(What the task requires):
Once the line with "Orderveelvoud" is found in the entries below, print it and each following line exactly, stopping after the line with "das griechische Parlament"; print nothing else.

(Input data):
++++++++
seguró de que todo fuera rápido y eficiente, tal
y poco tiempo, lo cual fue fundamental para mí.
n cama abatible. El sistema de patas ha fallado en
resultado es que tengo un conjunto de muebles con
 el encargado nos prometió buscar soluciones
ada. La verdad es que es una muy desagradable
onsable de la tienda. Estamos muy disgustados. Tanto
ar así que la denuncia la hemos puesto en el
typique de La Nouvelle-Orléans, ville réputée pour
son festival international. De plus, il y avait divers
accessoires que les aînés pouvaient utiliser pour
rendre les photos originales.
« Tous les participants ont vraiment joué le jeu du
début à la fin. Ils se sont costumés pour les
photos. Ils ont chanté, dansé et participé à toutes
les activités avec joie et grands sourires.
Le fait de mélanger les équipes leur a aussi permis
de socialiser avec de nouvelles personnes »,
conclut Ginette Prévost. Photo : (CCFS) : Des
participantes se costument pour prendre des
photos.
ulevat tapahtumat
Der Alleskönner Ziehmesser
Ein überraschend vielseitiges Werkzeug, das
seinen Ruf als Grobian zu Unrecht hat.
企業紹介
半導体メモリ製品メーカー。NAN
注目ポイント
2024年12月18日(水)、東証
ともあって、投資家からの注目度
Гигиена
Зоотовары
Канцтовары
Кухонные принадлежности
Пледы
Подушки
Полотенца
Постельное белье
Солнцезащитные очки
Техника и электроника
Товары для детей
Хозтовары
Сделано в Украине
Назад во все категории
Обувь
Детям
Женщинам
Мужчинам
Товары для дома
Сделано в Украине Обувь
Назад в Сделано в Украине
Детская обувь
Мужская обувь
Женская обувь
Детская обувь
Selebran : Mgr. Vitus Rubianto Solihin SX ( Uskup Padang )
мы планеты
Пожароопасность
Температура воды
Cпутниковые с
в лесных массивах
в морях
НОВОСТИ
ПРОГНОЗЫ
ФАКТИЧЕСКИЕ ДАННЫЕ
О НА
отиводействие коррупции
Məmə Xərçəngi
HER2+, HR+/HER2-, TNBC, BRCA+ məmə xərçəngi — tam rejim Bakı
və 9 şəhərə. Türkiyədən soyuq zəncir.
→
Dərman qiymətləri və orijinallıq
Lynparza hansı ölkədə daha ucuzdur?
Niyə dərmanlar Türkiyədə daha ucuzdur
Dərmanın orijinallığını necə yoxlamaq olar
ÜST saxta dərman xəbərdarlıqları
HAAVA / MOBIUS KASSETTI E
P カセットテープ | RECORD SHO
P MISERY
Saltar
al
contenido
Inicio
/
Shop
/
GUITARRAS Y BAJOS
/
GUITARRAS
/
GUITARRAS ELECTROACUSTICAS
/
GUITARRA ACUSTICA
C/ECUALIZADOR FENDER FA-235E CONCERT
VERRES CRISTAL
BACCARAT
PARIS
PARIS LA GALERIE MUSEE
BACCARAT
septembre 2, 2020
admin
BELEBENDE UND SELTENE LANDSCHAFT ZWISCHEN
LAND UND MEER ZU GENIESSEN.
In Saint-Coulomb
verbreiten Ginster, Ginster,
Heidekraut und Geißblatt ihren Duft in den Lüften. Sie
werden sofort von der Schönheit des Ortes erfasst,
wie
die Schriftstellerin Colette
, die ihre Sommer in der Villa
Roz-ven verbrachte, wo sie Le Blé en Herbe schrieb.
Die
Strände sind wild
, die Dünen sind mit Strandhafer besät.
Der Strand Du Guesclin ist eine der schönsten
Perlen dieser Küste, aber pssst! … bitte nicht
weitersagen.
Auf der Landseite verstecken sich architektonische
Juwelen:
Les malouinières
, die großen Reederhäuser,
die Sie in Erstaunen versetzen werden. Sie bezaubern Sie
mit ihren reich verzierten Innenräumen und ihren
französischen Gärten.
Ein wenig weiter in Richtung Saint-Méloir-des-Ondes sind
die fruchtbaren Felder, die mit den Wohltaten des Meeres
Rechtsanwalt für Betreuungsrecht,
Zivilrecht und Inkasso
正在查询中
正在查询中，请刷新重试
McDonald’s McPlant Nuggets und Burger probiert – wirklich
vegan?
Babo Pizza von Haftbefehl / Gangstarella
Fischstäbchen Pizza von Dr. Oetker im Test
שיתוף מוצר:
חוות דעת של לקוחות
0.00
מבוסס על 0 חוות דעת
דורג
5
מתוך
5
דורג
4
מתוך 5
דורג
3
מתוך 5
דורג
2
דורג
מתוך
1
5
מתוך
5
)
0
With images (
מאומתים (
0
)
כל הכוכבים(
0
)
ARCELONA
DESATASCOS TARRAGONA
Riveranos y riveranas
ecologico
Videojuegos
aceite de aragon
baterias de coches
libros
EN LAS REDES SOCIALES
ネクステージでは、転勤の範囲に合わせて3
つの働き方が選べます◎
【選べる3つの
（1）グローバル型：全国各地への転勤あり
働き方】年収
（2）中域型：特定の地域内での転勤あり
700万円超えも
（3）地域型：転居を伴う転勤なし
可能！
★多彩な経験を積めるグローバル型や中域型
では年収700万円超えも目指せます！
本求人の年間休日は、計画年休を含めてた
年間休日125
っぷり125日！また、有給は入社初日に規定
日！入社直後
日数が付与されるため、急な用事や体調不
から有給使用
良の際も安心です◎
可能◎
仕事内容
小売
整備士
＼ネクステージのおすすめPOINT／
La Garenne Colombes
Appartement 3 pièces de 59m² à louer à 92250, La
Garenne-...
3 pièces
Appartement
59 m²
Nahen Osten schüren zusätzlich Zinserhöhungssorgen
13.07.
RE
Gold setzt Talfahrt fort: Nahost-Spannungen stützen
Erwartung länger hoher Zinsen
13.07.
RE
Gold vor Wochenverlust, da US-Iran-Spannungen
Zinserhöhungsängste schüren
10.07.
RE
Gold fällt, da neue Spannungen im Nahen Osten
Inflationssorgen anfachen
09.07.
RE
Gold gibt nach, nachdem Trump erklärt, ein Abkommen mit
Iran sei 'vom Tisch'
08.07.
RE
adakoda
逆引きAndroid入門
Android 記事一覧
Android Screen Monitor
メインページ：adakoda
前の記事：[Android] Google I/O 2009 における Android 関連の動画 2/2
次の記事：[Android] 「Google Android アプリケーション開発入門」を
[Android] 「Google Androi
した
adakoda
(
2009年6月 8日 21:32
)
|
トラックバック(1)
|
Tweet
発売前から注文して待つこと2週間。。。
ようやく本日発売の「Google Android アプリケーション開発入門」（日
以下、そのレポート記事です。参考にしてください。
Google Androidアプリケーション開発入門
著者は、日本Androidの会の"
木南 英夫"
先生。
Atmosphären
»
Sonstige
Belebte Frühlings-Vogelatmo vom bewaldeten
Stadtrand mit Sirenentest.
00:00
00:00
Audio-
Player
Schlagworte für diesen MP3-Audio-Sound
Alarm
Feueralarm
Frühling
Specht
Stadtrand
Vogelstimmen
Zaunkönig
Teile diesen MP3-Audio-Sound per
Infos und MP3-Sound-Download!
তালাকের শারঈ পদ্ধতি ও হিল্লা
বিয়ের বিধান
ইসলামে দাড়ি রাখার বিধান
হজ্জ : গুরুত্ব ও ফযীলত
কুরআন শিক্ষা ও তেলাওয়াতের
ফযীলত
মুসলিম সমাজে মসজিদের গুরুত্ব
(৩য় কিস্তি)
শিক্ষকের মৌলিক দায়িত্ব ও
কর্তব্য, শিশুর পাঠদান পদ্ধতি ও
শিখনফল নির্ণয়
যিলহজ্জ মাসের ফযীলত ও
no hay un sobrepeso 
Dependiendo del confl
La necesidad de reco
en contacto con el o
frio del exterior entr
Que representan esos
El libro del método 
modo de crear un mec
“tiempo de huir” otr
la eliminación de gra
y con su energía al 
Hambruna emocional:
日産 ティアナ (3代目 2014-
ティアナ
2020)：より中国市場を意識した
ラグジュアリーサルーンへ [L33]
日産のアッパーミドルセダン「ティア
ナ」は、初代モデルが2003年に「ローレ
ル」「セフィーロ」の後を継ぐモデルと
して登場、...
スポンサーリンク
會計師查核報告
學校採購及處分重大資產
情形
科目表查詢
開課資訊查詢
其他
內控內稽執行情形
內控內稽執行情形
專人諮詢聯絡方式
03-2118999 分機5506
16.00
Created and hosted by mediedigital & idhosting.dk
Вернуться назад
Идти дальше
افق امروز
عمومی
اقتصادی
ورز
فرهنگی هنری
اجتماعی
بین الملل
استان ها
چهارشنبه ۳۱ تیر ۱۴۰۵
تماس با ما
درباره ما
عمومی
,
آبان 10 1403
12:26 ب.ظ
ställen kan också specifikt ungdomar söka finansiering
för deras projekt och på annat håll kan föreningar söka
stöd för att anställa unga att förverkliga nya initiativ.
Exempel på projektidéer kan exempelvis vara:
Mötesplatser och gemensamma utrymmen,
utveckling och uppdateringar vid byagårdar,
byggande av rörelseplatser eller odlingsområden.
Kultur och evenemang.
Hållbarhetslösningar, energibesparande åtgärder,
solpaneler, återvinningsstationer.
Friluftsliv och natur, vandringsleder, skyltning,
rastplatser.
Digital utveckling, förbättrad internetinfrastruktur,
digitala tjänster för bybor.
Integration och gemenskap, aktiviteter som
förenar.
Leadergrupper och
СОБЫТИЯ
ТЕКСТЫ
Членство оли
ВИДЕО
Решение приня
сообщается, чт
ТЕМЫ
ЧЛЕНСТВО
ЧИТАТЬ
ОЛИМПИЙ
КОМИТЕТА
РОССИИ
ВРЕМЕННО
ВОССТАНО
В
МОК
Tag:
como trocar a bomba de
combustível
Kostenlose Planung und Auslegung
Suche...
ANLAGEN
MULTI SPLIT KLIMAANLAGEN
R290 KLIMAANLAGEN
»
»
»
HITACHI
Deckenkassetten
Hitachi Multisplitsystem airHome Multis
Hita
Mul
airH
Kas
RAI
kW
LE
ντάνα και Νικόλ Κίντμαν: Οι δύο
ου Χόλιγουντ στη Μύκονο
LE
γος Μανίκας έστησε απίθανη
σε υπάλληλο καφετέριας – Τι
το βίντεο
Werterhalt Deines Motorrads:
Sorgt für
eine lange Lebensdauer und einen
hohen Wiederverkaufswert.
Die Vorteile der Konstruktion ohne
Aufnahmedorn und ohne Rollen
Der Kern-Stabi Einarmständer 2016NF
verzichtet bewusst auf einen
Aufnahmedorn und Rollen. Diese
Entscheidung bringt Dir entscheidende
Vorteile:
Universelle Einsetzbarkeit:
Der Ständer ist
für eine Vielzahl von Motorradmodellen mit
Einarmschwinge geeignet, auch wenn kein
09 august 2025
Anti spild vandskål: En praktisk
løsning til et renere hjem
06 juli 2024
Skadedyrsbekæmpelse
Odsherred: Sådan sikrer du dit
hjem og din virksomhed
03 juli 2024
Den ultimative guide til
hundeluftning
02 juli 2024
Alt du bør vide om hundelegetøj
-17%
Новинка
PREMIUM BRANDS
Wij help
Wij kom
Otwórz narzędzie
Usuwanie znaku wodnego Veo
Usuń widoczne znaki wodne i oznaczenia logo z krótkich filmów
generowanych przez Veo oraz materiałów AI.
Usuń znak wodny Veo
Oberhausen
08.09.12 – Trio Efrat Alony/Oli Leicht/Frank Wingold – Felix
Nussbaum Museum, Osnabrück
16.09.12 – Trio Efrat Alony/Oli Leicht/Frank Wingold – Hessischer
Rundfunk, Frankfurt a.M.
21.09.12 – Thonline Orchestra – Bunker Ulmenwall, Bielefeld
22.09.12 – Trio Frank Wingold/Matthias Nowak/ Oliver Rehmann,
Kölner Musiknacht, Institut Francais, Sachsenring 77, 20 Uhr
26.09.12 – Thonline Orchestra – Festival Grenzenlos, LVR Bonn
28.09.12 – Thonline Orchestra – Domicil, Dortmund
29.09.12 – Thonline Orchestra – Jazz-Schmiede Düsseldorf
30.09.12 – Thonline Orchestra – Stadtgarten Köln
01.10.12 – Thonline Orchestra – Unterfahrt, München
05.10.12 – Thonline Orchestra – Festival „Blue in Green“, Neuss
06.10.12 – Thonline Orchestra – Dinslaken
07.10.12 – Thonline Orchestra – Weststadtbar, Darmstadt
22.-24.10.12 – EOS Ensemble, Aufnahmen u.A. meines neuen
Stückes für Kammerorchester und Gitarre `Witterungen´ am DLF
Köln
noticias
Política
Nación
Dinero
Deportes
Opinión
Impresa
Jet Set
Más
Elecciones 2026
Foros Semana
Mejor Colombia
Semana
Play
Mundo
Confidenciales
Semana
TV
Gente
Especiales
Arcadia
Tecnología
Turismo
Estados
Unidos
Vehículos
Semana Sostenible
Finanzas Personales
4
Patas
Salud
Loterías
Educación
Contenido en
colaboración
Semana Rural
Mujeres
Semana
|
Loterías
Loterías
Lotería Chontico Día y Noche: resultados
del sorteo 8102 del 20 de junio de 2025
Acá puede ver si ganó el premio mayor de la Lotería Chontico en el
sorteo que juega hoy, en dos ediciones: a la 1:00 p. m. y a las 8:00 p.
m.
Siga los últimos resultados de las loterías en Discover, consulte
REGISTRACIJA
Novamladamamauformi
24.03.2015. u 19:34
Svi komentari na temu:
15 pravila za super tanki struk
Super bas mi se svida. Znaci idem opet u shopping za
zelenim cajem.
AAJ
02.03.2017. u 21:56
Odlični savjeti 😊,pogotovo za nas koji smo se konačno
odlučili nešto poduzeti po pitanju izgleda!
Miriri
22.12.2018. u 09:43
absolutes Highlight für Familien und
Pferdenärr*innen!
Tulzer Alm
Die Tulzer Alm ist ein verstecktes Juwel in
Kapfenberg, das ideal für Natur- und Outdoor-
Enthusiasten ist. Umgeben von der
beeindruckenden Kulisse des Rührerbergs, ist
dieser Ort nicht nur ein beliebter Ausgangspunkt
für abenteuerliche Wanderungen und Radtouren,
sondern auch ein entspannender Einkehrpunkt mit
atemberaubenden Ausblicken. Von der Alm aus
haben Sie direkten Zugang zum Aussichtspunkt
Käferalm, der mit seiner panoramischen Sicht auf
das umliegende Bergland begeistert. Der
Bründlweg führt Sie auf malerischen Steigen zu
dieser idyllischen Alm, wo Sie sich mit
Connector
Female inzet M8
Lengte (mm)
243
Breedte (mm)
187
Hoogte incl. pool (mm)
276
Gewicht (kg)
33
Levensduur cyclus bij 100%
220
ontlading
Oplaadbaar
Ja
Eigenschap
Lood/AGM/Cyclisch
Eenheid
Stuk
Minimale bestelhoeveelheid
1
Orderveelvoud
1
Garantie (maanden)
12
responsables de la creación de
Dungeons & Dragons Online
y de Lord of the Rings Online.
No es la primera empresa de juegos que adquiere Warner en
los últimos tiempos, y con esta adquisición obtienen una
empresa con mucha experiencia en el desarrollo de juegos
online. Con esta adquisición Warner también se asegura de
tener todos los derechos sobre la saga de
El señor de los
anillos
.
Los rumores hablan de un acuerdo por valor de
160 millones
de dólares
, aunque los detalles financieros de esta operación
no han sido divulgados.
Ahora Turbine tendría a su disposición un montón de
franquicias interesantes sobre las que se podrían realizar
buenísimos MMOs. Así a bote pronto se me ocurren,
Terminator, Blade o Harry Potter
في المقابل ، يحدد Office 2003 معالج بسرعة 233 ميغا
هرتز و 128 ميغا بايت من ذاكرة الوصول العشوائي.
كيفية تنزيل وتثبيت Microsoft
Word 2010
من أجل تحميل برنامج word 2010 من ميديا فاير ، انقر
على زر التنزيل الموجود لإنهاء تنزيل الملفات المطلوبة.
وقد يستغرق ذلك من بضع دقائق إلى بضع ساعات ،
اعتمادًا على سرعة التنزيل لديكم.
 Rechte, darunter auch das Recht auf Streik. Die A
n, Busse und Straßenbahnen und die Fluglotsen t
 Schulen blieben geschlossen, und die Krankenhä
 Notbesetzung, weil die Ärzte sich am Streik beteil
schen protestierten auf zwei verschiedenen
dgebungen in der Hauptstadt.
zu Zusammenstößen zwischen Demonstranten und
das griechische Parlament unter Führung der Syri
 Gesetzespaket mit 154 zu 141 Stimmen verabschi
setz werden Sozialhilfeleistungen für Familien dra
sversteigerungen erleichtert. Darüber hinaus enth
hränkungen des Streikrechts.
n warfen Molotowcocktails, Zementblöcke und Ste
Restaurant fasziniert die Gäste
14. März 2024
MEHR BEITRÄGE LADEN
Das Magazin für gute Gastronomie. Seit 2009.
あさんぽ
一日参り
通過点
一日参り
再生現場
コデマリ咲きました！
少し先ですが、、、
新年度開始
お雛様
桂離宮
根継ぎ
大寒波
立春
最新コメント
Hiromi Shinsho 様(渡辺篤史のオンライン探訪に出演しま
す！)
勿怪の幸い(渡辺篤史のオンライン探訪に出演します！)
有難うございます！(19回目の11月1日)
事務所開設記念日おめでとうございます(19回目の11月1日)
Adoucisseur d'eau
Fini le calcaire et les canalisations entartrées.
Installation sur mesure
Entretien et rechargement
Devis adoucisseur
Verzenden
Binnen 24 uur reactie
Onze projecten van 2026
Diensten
++++++++
(Output for this task):
Orderveelvoud
1
Garantie (maanden)
12
responsables de la creación de
Dungeons & Dragons Online
y de Lord of the Rings Online.
No es la primera empresa de juegos que adquiere Warner en
los últimos tiempos, y con esta adquisición obtienen una
empresa con mucha experiencia en el desarrollo de juegos
online. Con esta adquisición Warner también se asegura de
tener todos los derechos sobre la saga de
El señor de los
anillos
.
Los rumores hablan de un acuerdo por valor de
160 millones
de dólares
, aunque los detalles financieros de esta operación
no han sido divulgados.
Ahora Turbine tendría a su disposición un montón de
franquicias interesantes sobre las que se podrían realizar
buenísimos MMOs. Así a bote pronto se me ocurren,
Terminator, Blade o Harry Potter
في المقابل ، يحدد Office 2003 معالج بسرعة 233 ميغا
هرتز و 128 ميغا بايت من ذاكرة الوصول العشوائي.
كيفية تنزيل وتثبيت Microsoft
Word 2010
من أجل تحميل برنامج word 2010 من ميديا فاير ، انقر
على زر التنزيل الموجود لإنهاء تنزيل الملفات المطلوبة.
وقد يستغرق ذلك من بضع دقائق إلى بضع ساعات ،
اعتمادًا على سرعة التنزيل لديكم.
 Rechte, darunter auch das Recht auf Streik. Die A
n, Busse und Straßenbahnen und die Fluglotsen t
 Schulen blieben geschlossen, und die Krankenhä
 Notbesetzung, weil die Ärzte sich am Streik beteil
schen protestierten auf zwei verschiedenen
dgebungen in der Hauptstadt.
zu Zusammenstößen zwischen Demonstranten und
das griechische Parlament unter Führung der Syri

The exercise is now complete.